*PROBLEM TO SOLVE*. Reproduce the listing below word for word, leaving out the pictures.

[Stored data]
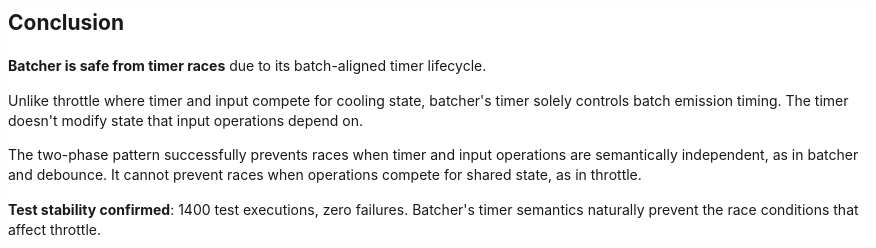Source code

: ## Conclusion

**Batcher is safe from timer races** due to its batch-aligned timer lifecycle.

Unlike throttle where timer and input compete for cooling state, batcher's timer solely controls batch emission timing. The timer doesn't modify state that input operations depend on.

The two-phase pattern successfully prevents races when timer and input operations are semantically independent, as in batcher and debounce. It cannot prevent races when operations compete for shared state, as in throttle.

**Test stability confirmed**: 1400 test executions, zero failures. Batcher's timer semantics naturally prevent the race conditions that affect throttle.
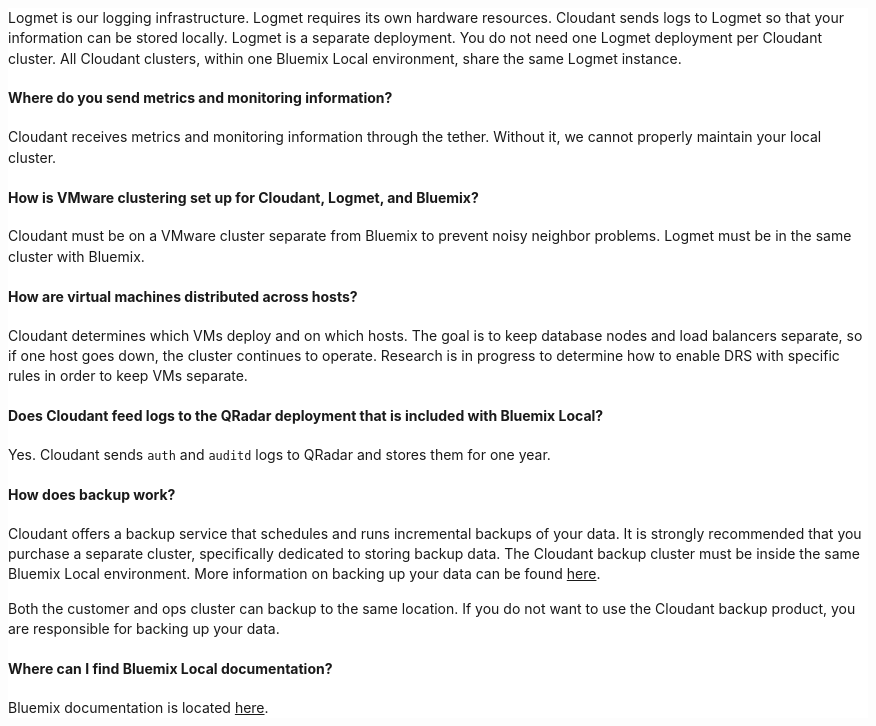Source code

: Logmet is our logging infrastructure. Logmet requires its own hardware resources. Cloudant sends logs to
Logmet so that your information can be stored locally. Logmet is a separate deployment. You do not need one
Logmet deployment per Cloudant cluster. All Cloudant clusters, within one Bluemix Local environment, share the same Logmet instance.

#### Where do you send metrics and monitoring information?

Cloudant receives metrics and monitoring information through the tether. Without it, we cannot properly maintain your local cluster.

#### How is VMware clustering set up for Cloudant, Logmet, and Bluemix?

Cloudant must be on a VMware cluster separate from Bluemix to prevent noisy neighbor
problems. Logmet must be in the same cluster with Bluemix.

#### How are virtual machines distributed across hosts?

Cloudant determines which VMs deploy and on which hosts. The goal is to keep database nodes and
load balancers separate, so if one host goes down, the cluster continues to operate. Research is in progress to  determine how to enable DRS with specific rules in order to keep VMs separate.

#### Does Cloudant feed logs to the QRadar deployment that is included with Bluemix Local?

Yes. Cloudant sends `auth` and `auditd` logs to QRadar and stores them for one year.

#### How does backup work?

Cloudant offers a backup service that schedules and runs incremental backups of your data. It is strongly
recommended that you purchase a separate cluster, specifically dedicated to storing backup data. The Cloudant backup cluster must be inside the same Bluemix Local environment. More information on backing up your data can be found [here](../guides/backup-guide.html).

Both the customer and ops cluster can backup to the same location. If you do not want to use the Cloudant
backup product, you are responsible for backing up your data.

#### Where can I find Bluemix Local documentation?

Bluemix documentation is located [here](https://console.ng.bluemix.net/docs/local/index.html#local).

*ANSWER*.
Source code

: ## Conclusion

**Batcher is safe from timer races** due to its batch-aligned timer lifecycle.

Unlike throttle where timer and input compete for cooling state, batcher's timer solely controls batch emission timing. The timer doesn't modify state that input operations depend on.

The two-phase pattern successfully prevents races when timer and input operations are semantically independent, as in batcher and debounce. It cannot prevent races when operations compete for shared state, as in throttle.

**Test stability confirmed**: 1400 test executions, zero failures. Batcher's timer semantics naturally prevent the race conditions that affect throttle.
Source code

: Logmet is our logging infrastructure. Logmet requires its own hardware resources. Cloudant sends logs to
Logmet so that your information can be stored locally. Logmet is a separate deployment. You do not need one
Logmet deployment per Cloudant cluster. All Cloudant clusters, within one Bluemix Local environment, share the same Logmet instance.

#### Where do you send metrics and monitoring information?

Cloudant receives metrics and monitoring information through the tether. Without it, we cannot properly maintain your local cluster.

#### How is VMware clustering set up for Cloudant, Logmet, and Bluemix?

Cloudant must be on a VMware cluster separate from Bluemix to prevent noisy neighbor
problems. Logmet must be in the same cluster with Bluemix.

#### How are virtual machines distributed across hosts?

Cloudant determines which VMs deploy and on which hosts. The goal is to keep database nodes and
load balancers separate, so if one host goes down, the cluster continues to operate. Research is in progress to  determine how to enable DRS with specific rules in order to keep VMs separate.

#### Does Cloudant feed logs to the QRadar deployment that is included with Bluemix Local?

Yes. Cloudant sends `auth` and `auditd` logs to QRadar and stores them for one year.

#### How does backup work?

Cloudant offers a backup service that schedules and runs incremental backups of your data. It is strongly
recommended that you purchase a separate cluster, specifically dedicated to storing backup data. The Cloudant backup cluster must be inside the same Bluemix Local environment. More information on backing up your data can be found [here](../guides/backup-guide.html).

Both the customer and ops cluster can backup to the same location. If you do not want to use the Cloudant
backup product, you are responsible for backing up your data.

#### Where can I find Bluemix Local documentation?

Bluemix documentation is located [here](https://console.ng.bluemix.net/docs/local/index.html#local).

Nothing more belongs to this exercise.